AS CONSTRUÇÕES DE ARMAR
Desde o início do século XX que algumas revistas infantis portuguesas resolveriam incluir nas suas páginas suplementos que apresentavam uma grande variedade de temas, desde jogos, passando por bonecos articulados, uniformes, figuras de animais, folhetos de propaganda, cupões de concursos, figuras para recortar, calendários, presépios, bonecos/bonecas, com os seus fatos ou vestidos, e mais tarde as Construções de Armar. Todas elas acabariam por ser um fator importante no sucesso da publicação, pois havia sempre alguns leitores que estavam à espera delas para as construírem e divertirem-se.

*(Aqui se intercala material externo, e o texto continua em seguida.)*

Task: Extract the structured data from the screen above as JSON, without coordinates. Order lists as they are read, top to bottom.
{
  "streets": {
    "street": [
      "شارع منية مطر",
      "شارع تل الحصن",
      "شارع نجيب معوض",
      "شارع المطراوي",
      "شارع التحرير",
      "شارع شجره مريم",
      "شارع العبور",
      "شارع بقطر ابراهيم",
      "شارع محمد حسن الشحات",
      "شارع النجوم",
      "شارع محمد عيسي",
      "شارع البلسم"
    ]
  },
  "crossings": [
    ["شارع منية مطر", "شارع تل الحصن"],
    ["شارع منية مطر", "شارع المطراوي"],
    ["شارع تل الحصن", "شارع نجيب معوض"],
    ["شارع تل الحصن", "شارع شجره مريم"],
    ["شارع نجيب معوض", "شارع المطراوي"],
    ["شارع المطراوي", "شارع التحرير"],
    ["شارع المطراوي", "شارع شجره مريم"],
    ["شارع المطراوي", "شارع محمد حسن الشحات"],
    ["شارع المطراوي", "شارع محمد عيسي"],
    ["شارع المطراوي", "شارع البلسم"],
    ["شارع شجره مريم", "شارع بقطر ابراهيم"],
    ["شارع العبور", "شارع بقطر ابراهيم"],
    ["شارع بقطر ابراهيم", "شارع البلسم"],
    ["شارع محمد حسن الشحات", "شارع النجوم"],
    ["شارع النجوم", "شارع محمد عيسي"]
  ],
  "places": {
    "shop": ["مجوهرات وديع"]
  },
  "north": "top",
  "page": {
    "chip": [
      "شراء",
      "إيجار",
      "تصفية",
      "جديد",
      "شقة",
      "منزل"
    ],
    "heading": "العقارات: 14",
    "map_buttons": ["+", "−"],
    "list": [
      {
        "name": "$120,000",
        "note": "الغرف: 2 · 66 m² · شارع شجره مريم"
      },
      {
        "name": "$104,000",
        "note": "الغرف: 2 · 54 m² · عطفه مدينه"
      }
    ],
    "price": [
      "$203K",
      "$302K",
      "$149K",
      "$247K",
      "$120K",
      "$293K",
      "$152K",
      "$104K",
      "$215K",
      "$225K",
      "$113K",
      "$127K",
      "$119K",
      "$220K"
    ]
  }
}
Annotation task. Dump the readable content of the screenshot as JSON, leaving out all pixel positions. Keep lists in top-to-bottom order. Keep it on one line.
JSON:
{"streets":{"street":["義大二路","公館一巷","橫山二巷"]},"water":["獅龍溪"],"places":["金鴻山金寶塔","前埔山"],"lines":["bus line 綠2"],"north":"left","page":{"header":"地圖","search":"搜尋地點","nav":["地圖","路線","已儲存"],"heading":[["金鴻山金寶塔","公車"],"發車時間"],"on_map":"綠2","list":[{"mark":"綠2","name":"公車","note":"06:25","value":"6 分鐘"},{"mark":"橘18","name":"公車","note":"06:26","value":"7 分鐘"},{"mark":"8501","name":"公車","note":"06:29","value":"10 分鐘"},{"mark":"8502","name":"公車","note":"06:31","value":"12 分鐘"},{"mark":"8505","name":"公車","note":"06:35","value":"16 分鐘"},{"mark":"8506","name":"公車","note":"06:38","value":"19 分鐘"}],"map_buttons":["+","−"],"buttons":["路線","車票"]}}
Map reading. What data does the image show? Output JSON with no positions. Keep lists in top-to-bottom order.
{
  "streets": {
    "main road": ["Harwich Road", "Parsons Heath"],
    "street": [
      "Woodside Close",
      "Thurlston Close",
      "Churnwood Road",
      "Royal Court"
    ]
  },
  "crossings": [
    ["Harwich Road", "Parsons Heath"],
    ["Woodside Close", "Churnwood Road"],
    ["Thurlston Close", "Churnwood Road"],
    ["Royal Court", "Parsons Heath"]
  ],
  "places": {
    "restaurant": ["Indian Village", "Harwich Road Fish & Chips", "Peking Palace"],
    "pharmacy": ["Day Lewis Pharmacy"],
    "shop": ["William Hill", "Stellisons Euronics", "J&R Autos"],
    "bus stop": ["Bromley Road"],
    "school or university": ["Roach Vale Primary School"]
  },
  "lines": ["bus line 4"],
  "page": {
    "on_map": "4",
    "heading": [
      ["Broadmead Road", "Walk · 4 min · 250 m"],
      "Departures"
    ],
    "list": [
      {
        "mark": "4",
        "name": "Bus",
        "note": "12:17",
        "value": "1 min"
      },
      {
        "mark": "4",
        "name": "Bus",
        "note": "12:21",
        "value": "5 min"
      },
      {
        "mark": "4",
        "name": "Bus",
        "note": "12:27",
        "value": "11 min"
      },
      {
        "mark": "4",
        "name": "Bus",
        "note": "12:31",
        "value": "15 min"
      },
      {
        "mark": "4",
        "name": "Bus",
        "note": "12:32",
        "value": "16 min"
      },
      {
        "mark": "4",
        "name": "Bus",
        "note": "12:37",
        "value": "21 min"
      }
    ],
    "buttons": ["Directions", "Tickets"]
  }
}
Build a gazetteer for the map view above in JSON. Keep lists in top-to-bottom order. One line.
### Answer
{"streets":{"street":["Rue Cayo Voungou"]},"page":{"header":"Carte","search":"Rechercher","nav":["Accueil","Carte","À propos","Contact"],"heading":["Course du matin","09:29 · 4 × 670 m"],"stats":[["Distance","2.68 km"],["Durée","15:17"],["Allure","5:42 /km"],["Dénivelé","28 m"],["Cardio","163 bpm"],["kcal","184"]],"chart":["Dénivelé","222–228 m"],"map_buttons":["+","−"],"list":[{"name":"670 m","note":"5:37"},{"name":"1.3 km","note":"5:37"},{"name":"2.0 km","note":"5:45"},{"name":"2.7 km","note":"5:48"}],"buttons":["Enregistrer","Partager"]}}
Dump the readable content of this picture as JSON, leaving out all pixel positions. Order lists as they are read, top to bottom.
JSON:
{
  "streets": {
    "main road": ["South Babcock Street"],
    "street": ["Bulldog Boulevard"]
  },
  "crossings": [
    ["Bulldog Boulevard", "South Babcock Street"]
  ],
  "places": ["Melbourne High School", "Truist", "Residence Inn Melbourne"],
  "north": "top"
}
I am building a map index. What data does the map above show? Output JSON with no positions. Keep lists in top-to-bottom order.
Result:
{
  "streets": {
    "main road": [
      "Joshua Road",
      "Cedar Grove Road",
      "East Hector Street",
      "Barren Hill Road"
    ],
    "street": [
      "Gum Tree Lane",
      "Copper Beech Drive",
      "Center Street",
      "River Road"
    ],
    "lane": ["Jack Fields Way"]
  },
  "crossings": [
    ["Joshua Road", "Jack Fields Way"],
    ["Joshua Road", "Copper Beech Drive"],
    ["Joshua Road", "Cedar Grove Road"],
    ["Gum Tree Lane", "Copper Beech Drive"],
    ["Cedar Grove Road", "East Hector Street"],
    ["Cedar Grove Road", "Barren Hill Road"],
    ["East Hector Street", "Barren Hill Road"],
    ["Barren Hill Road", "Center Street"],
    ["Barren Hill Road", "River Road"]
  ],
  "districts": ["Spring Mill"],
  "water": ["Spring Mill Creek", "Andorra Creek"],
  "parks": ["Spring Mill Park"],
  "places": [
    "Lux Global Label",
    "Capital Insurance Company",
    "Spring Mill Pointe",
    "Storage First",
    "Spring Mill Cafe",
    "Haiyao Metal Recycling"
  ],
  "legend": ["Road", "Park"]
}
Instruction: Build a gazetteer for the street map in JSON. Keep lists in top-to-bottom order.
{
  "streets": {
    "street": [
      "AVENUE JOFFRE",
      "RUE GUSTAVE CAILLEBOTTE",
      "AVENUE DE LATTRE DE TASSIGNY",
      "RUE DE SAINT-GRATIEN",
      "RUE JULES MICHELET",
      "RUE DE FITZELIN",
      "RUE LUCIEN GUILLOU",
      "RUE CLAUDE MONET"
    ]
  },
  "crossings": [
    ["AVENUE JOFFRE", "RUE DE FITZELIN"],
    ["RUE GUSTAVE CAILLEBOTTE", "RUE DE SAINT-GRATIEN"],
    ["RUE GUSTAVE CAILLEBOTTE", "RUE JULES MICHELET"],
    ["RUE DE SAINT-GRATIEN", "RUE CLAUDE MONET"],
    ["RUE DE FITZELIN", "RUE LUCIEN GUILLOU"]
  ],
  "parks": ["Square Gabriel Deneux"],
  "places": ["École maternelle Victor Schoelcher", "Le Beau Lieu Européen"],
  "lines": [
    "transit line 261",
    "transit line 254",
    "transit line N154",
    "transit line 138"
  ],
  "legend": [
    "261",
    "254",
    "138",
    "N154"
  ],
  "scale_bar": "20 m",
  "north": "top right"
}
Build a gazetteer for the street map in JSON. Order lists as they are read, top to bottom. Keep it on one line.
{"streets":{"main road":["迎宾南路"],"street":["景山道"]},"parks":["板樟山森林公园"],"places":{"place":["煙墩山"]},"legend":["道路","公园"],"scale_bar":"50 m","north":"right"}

A primeira revista a incluir esse material nas suas páginas em Portugal seria “O Gafanhoto”, de 1903. Seguem-se o “ABC-zinho”, em 1921, o “Cócórócó”, em 1928, o “Tic-Tac”, em 1932, o “Senhor Doutor”, no ano seguinte, “O Papagaio”, em 1935, e finalmente “O Mosquito”, em 1936, e desde os seus primeiros números. Algumas construções que “O Mosquito” oferece aos seus leitores são de uma qualidade inquestionável, não só pela qualidade da sua conceção e desenho, como pela beleza e interesse. “Um Cruzador”, “Mobília de Bonecas”, “Aviões”, “Carros”, “Um Castelo”, “A Torre de Belém”, “Praça de Touros de Lisboa”, ”Presépios”, cupões de concursos, retratos de artistas de cinema, concurso de selos com artistas de cinema, “Índios e cow-boys”, etc… Seria um manancial de “brinquedos” para gáudio dos leitores da revista. As primeiras construções são impressas a uma cor, outras a preto e branco, mas mais tarde já serão coloridas, o que irá salientar o seu interesse e também a sua apresentação. Todas estas construções eram concebidas e desenhadas por pessoas igualmente ligadas às artes gráficas e arquitetura, como será o caso de Tiotónio, ETC, Vicente Ribeiro, Monteiro Neves, Rocha Vieira, Américo Taborda, A. Velez, etc.